EUROPE’S banks could soon face the same tough conditions as their British peers as the continent’s regulators yesterday said they would look at imposing a leverage ratio cap similar to that taking hold in the UK.
British lenders such as Barclays and Nationwide have been caught by the three per cent cap, with both forced to raise capital or cut lending to meet the new target.
The Bank of England insists the measure is vital to keep banks stable and to allow them to borrow and lend more cheaply in future.
And yesterday the European Banking Authority (EBA) indicated it may take similar steps.
The agency is worried national authorities and individual banks are measuring risks in such a wide range of ways that the stability of the sector may be undermined, in part because regulators and investors will not be able to compare capital levels easily between banks.
Even when removing variation in banks’ assets, the report found “the existence of variation in expected losses and risk weighted assets by exposure across banks even when the analysis is conducted on hypothetical identical exposures to the same counterparties.”

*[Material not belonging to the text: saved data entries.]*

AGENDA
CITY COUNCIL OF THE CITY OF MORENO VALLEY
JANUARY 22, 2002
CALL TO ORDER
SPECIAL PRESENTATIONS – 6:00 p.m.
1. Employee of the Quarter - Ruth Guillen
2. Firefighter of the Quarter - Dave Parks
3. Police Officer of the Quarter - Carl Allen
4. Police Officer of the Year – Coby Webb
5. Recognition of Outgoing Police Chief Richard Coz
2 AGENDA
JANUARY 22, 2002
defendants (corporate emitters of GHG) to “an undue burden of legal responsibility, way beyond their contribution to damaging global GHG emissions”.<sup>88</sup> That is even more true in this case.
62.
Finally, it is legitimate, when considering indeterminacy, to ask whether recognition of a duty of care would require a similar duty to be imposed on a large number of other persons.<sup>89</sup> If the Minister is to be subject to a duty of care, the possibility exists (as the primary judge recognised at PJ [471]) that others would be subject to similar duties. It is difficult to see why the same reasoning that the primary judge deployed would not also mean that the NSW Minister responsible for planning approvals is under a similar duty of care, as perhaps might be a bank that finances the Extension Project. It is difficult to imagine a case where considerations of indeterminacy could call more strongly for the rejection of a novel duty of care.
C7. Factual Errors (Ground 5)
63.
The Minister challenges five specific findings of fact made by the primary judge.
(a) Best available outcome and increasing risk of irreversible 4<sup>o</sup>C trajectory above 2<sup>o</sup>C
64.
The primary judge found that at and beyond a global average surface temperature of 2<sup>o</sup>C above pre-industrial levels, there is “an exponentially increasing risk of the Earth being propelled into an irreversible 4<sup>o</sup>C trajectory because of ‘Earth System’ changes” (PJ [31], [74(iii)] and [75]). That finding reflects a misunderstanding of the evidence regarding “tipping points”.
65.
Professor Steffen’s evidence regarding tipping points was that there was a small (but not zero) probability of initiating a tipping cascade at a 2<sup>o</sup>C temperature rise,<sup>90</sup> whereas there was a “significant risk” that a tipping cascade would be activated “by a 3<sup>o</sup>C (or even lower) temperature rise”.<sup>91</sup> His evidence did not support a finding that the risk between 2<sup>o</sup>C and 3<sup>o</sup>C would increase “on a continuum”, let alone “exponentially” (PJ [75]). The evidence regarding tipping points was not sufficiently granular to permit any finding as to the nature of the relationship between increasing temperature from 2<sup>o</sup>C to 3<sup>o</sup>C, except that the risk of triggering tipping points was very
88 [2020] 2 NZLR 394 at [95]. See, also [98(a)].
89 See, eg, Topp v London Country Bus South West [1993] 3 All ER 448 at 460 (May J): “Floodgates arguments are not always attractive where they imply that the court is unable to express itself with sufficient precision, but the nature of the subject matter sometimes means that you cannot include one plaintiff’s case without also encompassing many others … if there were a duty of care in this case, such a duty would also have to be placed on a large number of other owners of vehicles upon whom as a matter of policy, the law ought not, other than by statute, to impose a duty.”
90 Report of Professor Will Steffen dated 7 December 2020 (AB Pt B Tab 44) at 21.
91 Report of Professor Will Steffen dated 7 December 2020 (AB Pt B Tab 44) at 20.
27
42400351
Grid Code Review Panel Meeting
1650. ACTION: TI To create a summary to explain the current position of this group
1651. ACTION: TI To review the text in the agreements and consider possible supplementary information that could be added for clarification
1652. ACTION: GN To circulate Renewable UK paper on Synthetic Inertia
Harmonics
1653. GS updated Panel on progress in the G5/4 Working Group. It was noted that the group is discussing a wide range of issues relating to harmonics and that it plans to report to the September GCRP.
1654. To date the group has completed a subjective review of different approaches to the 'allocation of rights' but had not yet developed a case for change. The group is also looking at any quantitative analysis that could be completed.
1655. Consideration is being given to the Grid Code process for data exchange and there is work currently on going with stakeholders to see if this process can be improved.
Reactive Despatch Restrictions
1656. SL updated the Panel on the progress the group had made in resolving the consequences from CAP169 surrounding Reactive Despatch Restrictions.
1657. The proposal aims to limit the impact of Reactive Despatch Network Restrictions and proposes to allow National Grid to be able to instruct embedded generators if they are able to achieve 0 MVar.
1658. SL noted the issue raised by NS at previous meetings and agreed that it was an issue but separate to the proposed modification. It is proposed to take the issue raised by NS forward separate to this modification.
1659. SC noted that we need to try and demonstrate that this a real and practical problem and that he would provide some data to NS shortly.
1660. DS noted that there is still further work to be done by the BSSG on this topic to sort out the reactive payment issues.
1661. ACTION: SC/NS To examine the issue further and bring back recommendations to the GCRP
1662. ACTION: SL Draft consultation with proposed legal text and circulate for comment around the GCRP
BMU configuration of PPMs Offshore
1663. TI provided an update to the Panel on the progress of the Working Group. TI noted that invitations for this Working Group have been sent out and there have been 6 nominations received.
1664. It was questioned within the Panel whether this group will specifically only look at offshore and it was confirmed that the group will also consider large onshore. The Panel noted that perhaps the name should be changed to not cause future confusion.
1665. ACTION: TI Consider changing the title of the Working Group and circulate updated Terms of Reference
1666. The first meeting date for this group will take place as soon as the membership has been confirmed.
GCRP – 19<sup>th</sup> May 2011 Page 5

It wants to reduce big banks’ freedom to calculate their own risk weights and create a level playing field in the rules across Europe.
In particular it is worried about low default portfolios – loans which banks deem to be the least risky – as it is afraid some banks may be under-reporting potential losses and so the capital requirements for these apparently safe loans.
The EBA also noted that in future it will consider making banks publish more information on the way they compile their capital ratio figures to give regulators and investors a better view of the risks being taken.